Work task:
Check each line of the material, and show the ones that include the word "Unity".

Given entries:
──────────────────────────────
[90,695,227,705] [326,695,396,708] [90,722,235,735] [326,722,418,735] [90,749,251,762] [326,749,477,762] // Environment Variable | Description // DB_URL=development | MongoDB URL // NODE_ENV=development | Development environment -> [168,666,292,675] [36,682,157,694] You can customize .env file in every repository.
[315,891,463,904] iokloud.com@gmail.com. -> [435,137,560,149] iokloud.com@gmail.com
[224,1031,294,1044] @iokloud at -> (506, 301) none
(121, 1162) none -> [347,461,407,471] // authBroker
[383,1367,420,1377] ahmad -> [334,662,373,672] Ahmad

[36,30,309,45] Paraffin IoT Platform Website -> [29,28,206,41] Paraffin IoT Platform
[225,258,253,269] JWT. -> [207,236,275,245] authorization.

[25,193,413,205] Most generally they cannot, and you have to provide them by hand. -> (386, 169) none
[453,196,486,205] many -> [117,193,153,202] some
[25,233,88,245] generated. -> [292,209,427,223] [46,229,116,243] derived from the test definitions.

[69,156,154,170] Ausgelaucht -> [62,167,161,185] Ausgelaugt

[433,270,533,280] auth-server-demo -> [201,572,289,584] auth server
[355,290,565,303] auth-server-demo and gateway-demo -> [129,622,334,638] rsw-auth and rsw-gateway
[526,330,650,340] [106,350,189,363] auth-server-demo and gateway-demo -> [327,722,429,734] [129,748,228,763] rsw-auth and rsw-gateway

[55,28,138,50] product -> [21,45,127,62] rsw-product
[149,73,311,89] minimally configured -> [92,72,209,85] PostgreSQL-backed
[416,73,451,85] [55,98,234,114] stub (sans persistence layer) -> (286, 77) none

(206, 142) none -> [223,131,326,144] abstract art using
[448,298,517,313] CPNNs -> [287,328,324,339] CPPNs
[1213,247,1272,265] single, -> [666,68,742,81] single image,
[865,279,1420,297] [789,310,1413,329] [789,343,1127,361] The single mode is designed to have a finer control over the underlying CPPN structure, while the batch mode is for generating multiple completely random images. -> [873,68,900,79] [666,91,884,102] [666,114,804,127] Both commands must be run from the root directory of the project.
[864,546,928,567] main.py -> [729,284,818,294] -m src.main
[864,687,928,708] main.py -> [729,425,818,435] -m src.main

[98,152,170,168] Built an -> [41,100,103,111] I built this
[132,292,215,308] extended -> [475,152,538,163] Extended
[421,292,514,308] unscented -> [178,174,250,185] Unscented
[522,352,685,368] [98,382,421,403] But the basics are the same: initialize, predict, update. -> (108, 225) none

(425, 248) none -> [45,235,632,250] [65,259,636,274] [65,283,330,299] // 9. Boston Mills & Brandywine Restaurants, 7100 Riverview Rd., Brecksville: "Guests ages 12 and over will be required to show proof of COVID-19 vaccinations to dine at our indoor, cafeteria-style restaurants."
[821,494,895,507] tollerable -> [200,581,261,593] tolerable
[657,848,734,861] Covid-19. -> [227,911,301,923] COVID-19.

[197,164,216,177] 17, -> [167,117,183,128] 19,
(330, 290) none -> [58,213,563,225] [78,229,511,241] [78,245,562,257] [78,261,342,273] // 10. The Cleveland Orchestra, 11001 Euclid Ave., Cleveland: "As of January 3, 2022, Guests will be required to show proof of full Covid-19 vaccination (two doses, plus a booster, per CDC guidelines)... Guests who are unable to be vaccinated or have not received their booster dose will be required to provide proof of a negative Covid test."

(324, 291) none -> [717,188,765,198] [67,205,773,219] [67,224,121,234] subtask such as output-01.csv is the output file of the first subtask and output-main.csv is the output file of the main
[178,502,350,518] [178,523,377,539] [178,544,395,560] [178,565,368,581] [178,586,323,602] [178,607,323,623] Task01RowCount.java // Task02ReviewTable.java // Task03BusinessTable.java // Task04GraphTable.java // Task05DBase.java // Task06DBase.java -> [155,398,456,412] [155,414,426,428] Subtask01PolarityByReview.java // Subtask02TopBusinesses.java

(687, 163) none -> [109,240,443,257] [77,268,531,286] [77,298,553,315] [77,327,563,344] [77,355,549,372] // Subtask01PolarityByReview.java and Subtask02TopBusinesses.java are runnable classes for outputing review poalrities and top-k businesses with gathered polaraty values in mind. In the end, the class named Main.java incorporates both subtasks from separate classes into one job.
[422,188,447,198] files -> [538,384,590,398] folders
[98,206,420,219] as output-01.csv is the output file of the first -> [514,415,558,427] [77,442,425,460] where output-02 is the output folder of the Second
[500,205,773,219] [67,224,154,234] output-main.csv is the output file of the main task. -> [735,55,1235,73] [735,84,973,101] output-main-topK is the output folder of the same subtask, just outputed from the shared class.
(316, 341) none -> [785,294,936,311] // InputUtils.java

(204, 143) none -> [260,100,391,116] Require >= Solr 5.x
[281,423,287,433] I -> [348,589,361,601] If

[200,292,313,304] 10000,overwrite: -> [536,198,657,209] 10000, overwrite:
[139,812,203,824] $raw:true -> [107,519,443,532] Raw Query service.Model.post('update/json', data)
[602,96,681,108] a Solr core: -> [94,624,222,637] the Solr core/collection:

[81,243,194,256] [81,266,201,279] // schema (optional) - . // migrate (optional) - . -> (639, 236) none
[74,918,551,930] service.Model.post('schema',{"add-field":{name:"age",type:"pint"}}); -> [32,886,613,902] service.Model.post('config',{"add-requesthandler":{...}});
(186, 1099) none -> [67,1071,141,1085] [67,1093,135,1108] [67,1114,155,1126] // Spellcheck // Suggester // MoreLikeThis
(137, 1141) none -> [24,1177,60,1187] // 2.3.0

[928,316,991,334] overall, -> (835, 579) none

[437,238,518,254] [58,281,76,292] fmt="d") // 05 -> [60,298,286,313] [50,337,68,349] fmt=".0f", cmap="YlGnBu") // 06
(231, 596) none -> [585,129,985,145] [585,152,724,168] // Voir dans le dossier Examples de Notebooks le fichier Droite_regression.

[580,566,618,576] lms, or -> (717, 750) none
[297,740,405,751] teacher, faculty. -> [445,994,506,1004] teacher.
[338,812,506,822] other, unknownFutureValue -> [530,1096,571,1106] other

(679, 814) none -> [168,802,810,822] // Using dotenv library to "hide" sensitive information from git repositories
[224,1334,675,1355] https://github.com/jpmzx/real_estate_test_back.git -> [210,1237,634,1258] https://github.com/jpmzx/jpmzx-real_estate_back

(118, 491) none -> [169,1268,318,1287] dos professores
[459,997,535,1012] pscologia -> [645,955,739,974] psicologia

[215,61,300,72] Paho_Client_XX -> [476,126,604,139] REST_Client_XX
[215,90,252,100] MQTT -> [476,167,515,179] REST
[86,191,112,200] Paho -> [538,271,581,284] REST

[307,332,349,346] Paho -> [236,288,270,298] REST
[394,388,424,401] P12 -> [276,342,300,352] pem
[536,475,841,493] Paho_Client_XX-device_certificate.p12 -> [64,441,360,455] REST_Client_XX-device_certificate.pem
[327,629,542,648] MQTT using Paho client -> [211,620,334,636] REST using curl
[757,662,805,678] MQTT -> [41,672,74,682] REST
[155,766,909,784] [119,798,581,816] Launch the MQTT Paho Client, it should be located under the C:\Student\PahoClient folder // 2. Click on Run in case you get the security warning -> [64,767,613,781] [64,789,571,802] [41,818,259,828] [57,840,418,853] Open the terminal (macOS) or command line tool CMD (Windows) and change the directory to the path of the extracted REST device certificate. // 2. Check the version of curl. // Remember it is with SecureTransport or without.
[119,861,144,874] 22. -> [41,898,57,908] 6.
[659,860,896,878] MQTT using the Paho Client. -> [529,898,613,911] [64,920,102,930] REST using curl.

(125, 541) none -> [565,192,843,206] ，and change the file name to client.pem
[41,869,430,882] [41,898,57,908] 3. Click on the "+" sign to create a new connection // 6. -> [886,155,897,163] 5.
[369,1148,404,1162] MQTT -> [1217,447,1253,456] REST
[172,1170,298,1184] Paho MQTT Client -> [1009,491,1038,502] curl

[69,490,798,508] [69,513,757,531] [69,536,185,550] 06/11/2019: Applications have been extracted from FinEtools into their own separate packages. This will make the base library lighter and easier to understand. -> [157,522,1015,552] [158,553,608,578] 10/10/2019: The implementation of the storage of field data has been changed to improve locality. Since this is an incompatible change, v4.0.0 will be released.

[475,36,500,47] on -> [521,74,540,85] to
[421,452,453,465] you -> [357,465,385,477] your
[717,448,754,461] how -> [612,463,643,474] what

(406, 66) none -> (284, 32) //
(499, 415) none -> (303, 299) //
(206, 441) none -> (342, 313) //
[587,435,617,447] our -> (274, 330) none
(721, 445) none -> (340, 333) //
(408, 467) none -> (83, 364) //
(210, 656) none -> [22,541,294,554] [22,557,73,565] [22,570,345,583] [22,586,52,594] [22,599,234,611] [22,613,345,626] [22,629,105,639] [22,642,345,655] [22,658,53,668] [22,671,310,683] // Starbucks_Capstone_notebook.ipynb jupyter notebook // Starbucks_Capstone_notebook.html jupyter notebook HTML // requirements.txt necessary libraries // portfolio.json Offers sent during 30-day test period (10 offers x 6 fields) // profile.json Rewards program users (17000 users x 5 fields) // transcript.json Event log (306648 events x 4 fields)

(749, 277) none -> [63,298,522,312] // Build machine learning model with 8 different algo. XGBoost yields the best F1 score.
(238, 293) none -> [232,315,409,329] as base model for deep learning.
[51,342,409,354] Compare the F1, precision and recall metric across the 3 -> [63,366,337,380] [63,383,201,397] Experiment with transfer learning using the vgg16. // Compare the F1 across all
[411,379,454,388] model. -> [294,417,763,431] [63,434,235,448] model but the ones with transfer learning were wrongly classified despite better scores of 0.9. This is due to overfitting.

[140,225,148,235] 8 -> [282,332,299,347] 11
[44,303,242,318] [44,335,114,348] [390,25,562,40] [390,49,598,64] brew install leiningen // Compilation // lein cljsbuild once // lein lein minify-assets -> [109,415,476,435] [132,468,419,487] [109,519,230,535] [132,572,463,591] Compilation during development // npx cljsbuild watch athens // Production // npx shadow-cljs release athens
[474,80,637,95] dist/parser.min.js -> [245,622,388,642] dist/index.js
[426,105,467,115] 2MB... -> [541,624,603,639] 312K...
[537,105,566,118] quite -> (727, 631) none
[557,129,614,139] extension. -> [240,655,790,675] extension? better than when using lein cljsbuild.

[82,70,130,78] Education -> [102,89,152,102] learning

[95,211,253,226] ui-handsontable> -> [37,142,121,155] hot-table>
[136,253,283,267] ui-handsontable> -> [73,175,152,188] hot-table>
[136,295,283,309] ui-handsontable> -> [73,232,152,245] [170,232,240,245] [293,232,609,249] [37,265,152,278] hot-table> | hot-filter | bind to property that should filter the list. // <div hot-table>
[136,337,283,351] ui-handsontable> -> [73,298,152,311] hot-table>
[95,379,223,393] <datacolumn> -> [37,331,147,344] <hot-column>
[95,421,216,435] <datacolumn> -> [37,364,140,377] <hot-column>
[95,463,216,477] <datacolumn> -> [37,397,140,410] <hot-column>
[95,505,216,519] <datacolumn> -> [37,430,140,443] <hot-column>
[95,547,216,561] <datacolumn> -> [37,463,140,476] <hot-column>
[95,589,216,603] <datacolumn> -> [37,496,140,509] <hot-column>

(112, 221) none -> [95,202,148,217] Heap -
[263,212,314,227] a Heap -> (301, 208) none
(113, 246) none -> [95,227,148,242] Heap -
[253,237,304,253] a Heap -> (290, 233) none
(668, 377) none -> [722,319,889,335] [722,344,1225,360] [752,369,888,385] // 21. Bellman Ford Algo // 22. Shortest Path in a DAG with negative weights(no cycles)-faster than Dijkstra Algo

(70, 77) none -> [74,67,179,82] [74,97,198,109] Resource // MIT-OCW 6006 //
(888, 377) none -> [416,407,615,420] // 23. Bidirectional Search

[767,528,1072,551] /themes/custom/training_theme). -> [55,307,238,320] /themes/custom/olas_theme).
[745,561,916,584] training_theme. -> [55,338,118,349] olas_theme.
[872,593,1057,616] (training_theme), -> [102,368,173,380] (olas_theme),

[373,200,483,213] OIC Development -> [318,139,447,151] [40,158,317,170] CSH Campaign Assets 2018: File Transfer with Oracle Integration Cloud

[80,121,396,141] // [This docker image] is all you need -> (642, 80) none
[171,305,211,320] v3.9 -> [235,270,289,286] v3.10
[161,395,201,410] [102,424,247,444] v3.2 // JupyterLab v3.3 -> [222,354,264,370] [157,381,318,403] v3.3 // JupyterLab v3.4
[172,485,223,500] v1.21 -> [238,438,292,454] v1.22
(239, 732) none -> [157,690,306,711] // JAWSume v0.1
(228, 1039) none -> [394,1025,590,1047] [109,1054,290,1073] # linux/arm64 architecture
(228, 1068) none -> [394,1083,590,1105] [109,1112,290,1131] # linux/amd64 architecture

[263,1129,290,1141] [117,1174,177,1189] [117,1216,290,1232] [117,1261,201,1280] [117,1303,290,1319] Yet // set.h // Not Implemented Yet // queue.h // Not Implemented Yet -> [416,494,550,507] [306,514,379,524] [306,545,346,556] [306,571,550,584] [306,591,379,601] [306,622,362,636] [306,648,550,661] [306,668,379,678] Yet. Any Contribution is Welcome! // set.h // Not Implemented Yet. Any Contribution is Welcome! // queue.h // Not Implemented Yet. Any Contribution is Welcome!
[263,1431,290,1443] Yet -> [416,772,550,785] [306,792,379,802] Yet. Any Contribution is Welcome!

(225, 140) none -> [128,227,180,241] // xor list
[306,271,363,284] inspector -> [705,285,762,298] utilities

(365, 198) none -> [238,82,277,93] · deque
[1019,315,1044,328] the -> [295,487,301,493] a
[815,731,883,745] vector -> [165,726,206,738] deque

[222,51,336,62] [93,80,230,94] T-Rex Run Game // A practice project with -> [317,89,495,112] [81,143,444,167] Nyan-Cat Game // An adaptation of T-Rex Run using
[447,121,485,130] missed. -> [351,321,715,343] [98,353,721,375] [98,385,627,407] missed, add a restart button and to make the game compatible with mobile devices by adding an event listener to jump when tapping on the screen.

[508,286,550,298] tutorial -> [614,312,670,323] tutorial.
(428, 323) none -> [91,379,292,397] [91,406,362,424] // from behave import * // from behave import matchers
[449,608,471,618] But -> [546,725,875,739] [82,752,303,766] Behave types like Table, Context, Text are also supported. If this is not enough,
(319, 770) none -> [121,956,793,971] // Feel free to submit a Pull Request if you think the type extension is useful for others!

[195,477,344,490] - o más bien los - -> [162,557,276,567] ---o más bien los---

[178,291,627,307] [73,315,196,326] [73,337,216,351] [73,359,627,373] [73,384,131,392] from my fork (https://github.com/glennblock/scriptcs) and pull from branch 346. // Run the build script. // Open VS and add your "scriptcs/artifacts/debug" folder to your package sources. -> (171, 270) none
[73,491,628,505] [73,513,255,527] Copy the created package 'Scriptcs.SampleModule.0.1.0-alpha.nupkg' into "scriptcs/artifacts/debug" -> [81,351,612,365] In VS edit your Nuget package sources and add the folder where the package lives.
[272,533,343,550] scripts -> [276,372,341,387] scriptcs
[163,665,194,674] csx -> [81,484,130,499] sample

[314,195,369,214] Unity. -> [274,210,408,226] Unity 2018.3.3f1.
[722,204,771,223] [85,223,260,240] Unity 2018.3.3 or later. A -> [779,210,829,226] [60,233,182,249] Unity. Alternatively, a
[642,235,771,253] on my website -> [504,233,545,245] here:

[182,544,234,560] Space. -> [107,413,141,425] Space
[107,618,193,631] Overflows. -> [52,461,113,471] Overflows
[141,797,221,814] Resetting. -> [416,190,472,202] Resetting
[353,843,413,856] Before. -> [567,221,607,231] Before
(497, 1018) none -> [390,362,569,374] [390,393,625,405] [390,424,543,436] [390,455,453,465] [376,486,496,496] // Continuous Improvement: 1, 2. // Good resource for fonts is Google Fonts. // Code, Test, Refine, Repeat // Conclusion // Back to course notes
──────────────────────────────
Answer box:
[314,195,369,214] Unity. -> [274,210,408,226] Unity 2018.3.3f1.
[722,204,771,223] [85,223,260,240] Unity 2018.3.3 or later. A -> [779,210,829,226] [60,233,182,249] Unity. Alternatively, a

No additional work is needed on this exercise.